Information.

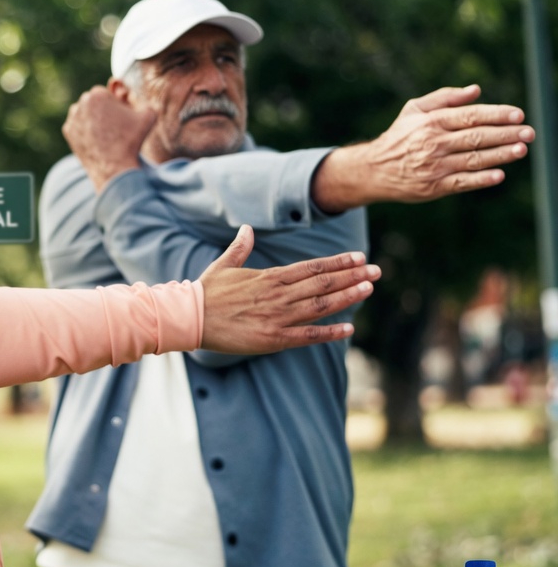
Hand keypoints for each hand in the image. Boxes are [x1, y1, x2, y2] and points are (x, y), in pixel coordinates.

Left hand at [62, 86, 156, 190]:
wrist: (113, 167)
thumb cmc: (130, 140)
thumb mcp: (148, 116)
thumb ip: (146, 103)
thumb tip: (144, 104)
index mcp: (97, 94)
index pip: (107, 93)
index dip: (115, 104)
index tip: (121, 115)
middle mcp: (81, 103)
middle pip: (94, 102)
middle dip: (103, 110)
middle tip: (114, 125)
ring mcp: (72, 118)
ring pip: (84, 113)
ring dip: (93, 118)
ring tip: (106, 133)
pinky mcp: (68, 132)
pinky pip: (78, 126)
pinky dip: (85, 130)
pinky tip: (96, 139)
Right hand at [198, 226, 380, 353]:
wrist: (189, 317)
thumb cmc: (205, 292)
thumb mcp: (223, 266)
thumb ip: (240, 248)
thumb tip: (247, 229)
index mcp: (269, 277)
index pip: (312, 267)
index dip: (338, 262)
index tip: (359, 257)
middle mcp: (278, 295)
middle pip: (322, 283)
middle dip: (352, 276)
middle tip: (377, 271)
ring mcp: (277, 317)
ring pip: (320, 305)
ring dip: (347, 297)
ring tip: (368, 289)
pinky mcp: (272, 338)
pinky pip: (307, 335)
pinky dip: (329, 332)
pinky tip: (348, 329)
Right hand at [312, 85, 532, 212]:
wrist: (373, 170)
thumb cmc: (399, 137)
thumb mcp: (414, 110)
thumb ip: (445, 98)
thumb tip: (476, 90)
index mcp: (432, 122)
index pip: (471, 116)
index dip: (497, 115)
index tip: (519, 115)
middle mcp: (433, 143)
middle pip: (477, 137)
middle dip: (506, 134)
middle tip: (529, 133)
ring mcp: (434, 166)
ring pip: (473, 159)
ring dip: (500, 155)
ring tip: (521, 150)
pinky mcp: (433, 187)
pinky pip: (462, 182)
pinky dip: (481, 179)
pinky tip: (499, 175)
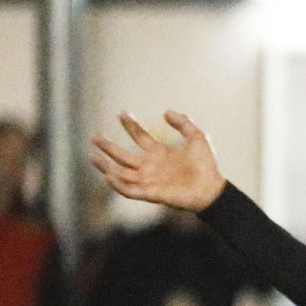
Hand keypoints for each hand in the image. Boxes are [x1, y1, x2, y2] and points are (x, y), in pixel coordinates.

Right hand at [88, 110, 225, 212]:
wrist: (212, 188)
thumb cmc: (207, 166)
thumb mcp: (197, 137)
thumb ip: (183, 123)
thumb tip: (166, 112)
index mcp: (160, 153)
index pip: (139, 137)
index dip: (130, 125)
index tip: (122, 113)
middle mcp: (151, 166)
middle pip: (123, 156)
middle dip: (108, 147)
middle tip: (94, 136)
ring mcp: (149, 180)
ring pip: (121, 173)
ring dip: (106, 165)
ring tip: (93, 155)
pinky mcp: (151, 193)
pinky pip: (130, 190)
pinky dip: (118, 185)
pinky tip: (108, 175)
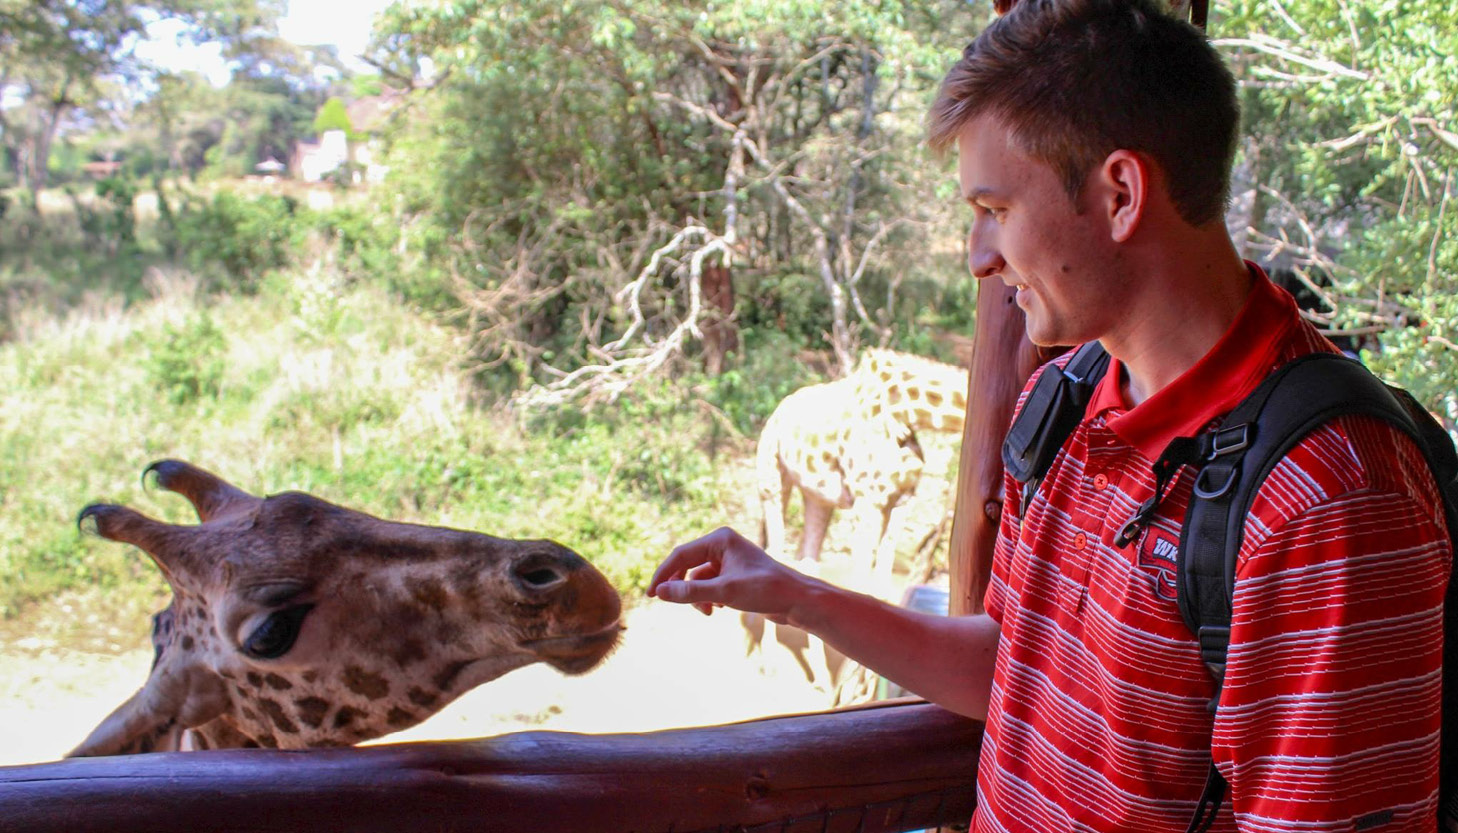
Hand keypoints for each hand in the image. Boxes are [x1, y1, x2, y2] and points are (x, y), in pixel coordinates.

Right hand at [648, 527, 808, 621]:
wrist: (797, 600)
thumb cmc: (765, 590)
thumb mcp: (724, 593)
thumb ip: (690, 592)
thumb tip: (660, 592)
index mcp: (720, 539)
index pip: (681, 555)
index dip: (664, 575)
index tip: (652, 595)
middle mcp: (723, 545)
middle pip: (688, 565)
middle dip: (682, 587)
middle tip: (671, 603)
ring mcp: (730, 560)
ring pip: (699, 578)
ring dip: (698, 596)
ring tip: (707, 612)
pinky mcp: (736, 574)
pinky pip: (711, 584)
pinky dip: (709, 597)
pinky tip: (719, 609)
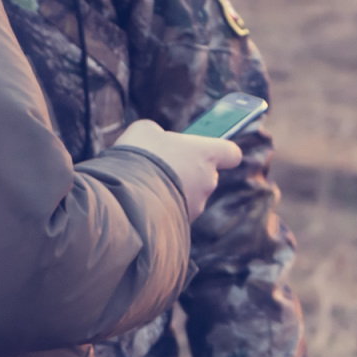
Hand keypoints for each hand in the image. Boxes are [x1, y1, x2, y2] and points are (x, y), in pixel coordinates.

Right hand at [116, 120, 241, 218]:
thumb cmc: (139, 156)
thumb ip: (158, 133)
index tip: (207, 152)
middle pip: (208, 175)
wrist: (125, 197)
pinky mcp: (183, 225)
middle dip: (189, 172)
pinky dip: (165, 209)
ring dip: (175, 192)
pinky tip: (144, 203)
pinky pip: (177, 213)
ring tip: (148, 186)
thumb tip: (155, 138)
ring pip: (191, 196)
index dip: (221, 153)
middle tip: (163, 167)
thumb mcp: (144, 131)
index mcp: (206, 154)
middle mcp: (208, 181)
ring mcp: (197, 206)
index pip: (232, 153)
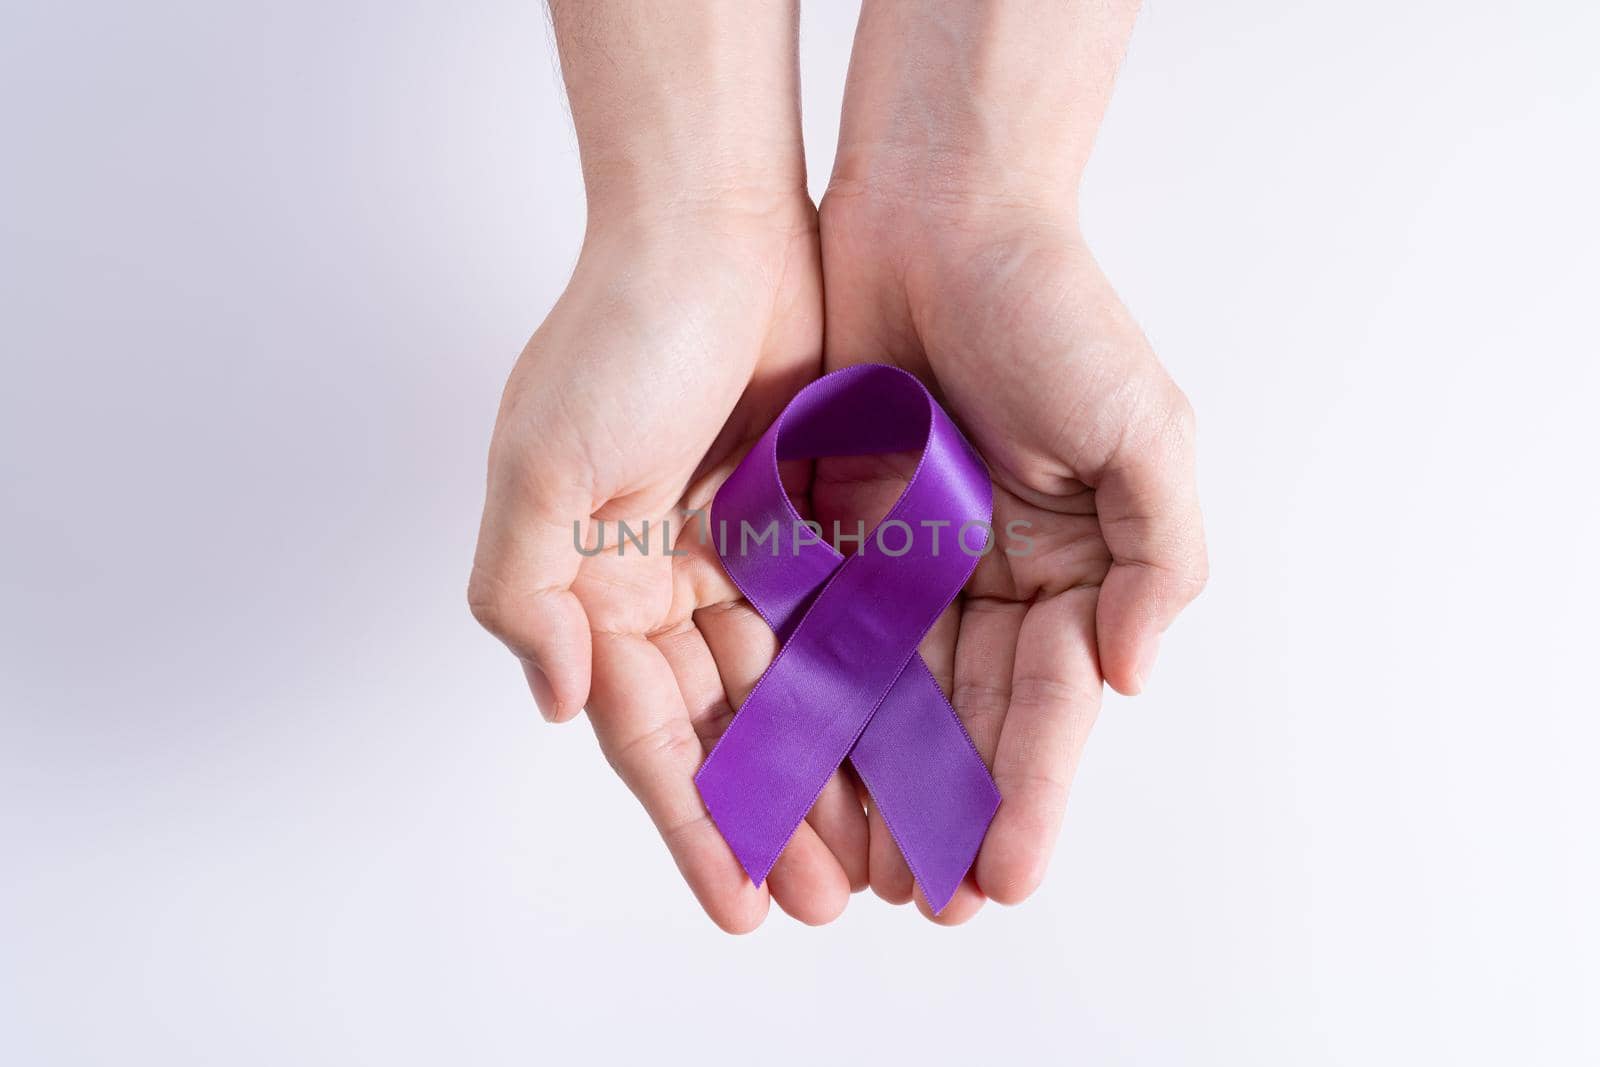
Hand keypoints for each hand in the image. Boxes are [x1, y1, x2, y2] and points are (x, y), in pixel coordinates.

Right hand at [469, 204, 868, 931]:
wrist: (713, 224)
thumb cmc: (618, 335)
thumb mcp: (539, 463)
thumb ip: (527, 592)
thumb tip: (559, 702)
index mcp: (593, 587)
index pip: (645, 733)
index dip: (692, 821)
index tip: (740, 903)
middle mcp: (664, 584)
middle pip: (723, 728)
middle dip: (770, 817)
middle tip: (826, 899)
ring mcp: (742, 555)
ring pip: (790, 688)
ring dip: (825, 768)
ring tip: (877, 852)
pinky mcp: (808, 521)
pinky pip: (840, 620)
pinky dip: (865, 682)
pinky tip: (904, 744)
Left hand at [815, 0, 1205, 923]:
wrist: (939, 207)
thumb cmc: (1053, 309)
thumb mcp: (1144, 431)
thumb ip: (1158, 560)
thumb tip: (1127, 679)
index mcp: (1071, 569)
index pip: (1051, 704)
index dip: (1033, 793)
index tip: (1003, 877)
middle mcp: (988, 579)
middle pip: (965, 719)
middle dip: (947, 811)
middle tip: (921, 902)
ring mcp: (906, 561)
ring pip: (884, 695)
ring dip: (871, 782)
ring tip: (851, 869)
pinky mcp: (830, 530)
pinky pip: (813, 629)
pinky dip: (803, 698)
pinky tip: (789, 765)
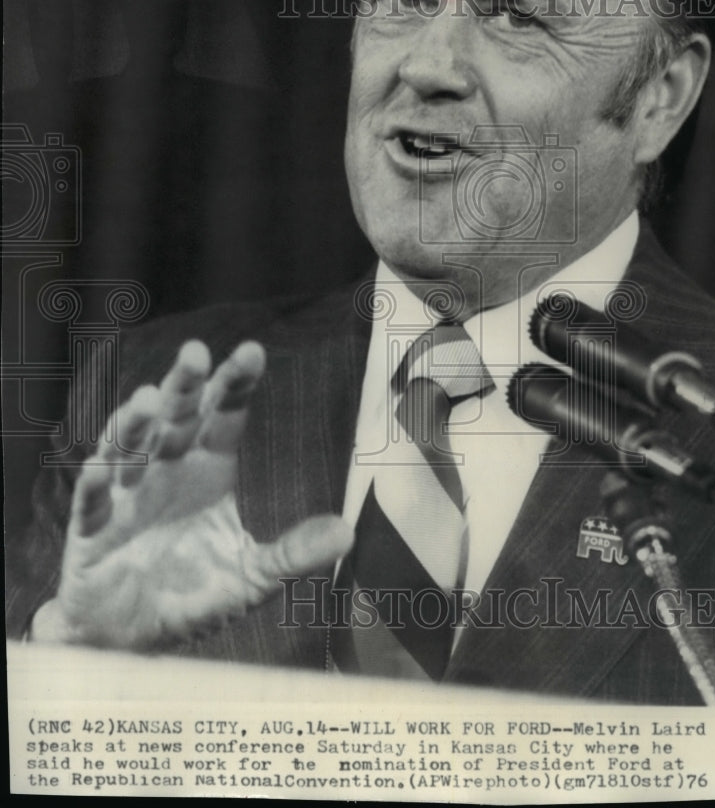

Aim of the exercise.
Repeat, exactly as they stand above, the lines from the line with "thumb cmc: (130, 140)" to the line with "index mcp: (432, 122)", both lines included.

Exercise solution.
thumb cmc: (130, 140)
thumb mcp: (148, 116)
thumb ip: (146, 103)
thumb tip: (144, 104)
index mcp: (97, 94)
index pip: (107, 93)
index dip: (115, 104)
index tip: (121, 115)
middle mcp: (81, 103)
middle pip: (94, 102)
middle dip: (103, 110)
middle tip: (114, 125)
ring mcp: (72, 118)
ring pip: (84, 113)
ring dip: (93, 118)
ring tip: (106, 133)
pinky mcp: (68, 132)
pinky pip: (78, 126)
pinky dip: (85, 130)
pinky tip: (96, 139)
Right hand at [198, 226, 380, 353]:
wrist: (189, 317)
thumb cmc: (205, 292)
thumb mcp: (223, 266)
thumb ip: (240, 248)
thumb tip: (247, 229)
index mcp: (269, 277)
index pip: (312, 267)
index dip: (338, 262)
index tip: (359, 257)
middle mcp: (278, 295)
middle pip: (322, 283)
middle dip: (352, 276)
middle tip: (377, 271)
ring mcp: (277, 317)
ring pip: (320, 305)
ring dip: (347, 297)
ring tip: (368, 289)
pinky mcp: (272, 338)
pinky pip: (307, 335)
pinky dip: (329, 332)
pinky tip: (348, 329)
Right hand at [312, 85, 532, 212]:
wrist: (373, 170)
thumb cmc: (399, 137)
thumb mcp: (414, 110)
thumb ip: (445, 98)
thumb tip: (476, 90)
index mcp: (432, 122)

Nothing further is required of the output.